The group identified key topics, voted on their favorites, and broke into discussion groups throughout the day to discuss and document ideas to share with everyone. All the topics, both those that were discussed, and topics that we didn’t get to, are available in the maintainerati event repo.

It was great to see topics like Exploitation and Ethics, Project Newcomers, Toxic Communities, Code of Conduct, and Saying No. Notice that not one single topic was about solving a specific technical problem. The challenges of working together asynchronously, often without direct personal relationships, makes working on open source both rewarding and incredibly challenging.

Katrina talks about her experience as a maintainer in this Maintainer Stories video, where she shares her early realization that there were all these diverse skills that she suddenly needed to have that didn’t directly relate to her engineering expertise:

Addressing some of the challenges facing individuals and communities on GitHub itself, new features were rolled out recently to minimize abuse and work to ensure explicit consent.

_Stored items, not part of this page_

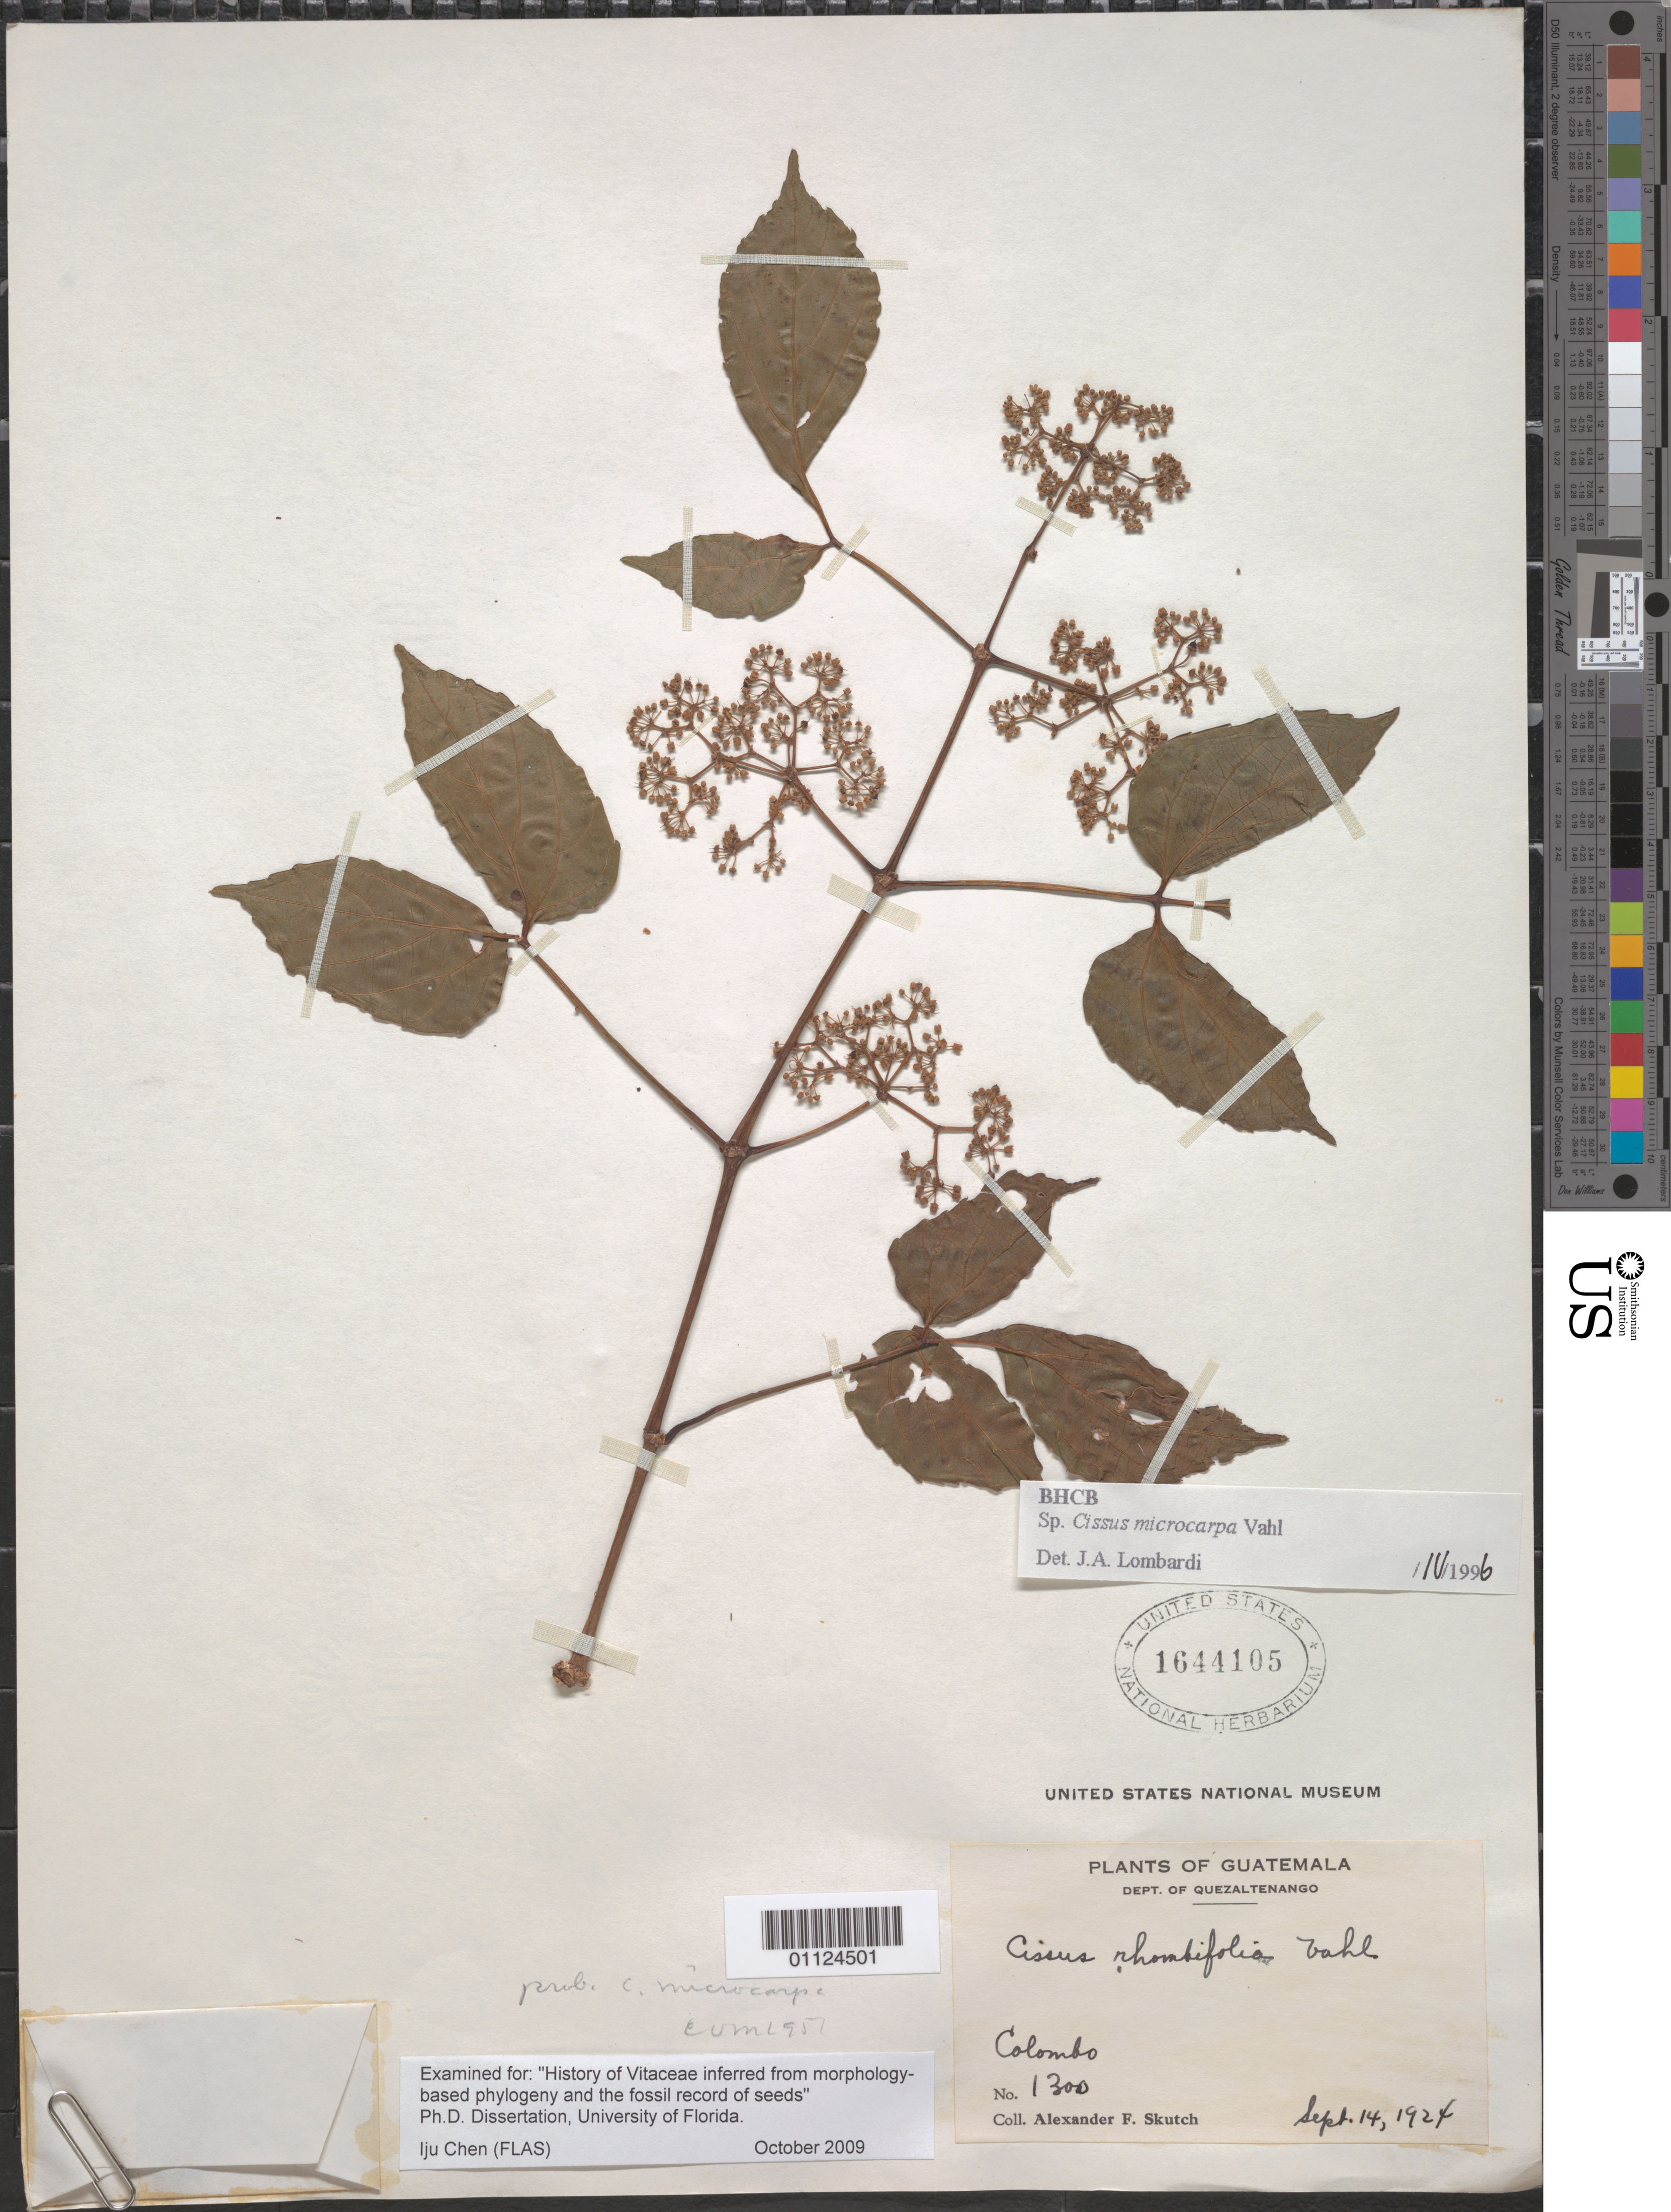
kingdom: Plantae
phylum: Tracheophyta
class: Magnoliopsida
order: Vitales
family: Vitaceae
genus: Cissus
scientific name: Cissus microcarpa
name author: Vahl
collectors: A. F. Skutch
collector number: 1300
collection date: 1924-09-14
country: Guatemala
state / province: Quetzaltenango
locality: Colombo.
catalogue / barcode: US 1644105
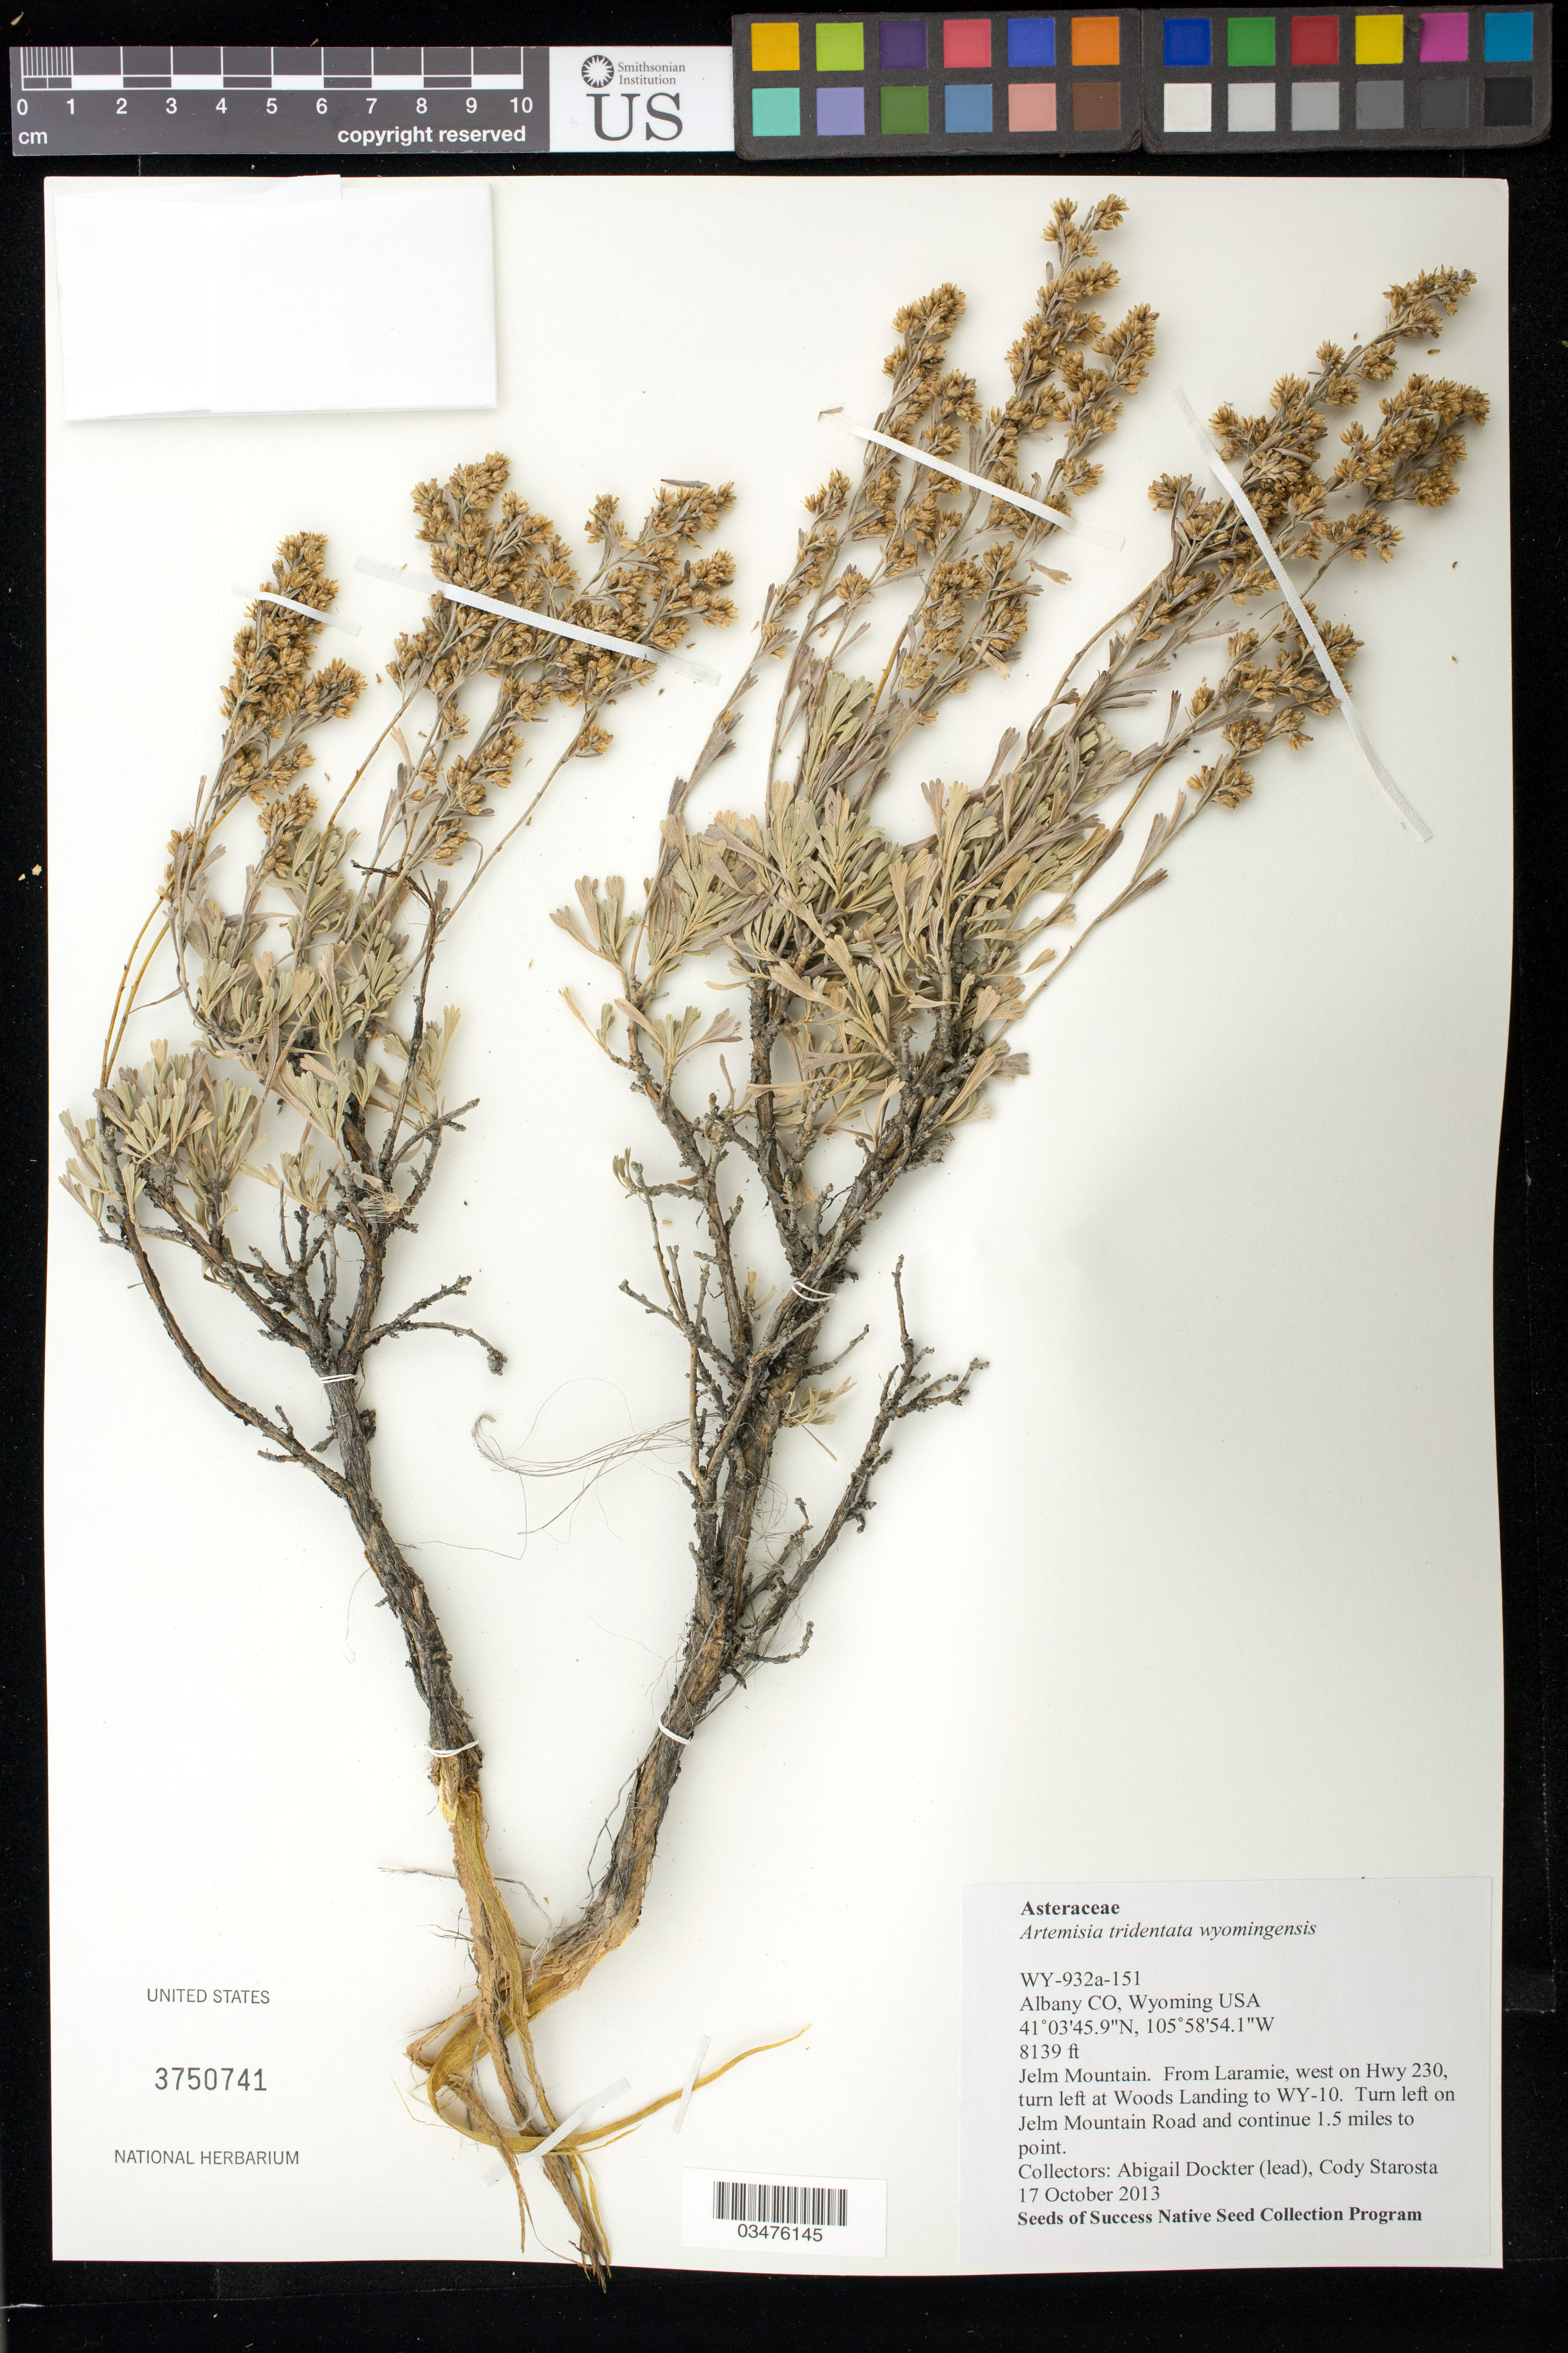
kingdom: Plantae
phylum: Tracheophyta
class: Magnoliopsida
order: Asterales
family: Asteraceae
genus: Artemisia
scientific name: Artemisia tridentata var. wyomingensis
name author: (Beetle & Young) S.L. Welsh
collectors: A. Dockter & C. Starosta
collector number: WY932A-151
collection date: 2013-10-17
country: United States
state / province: Wyoming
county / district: Albany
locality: Jelm Mountain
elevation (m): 2481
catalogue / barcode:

Open Source Guides was released just a day earlier, too. It’s a great start to guide maintainers, contributors, and newcomers alike. Its open-source as well, so I’m sure we’ll see much of the learnings from the conference integrated into it soon. Open Source Guide A community guide for open source

I was so glad to be able to make it to the event to catch up with old friends and meet some of the faces behind the software many of us rely on every day. The event itself was a great testament to the core ideals of open-source — Jess had a great idea, worked with some close collaborators to nail the vision and experience, and the community came together to make it a great success. Cheers!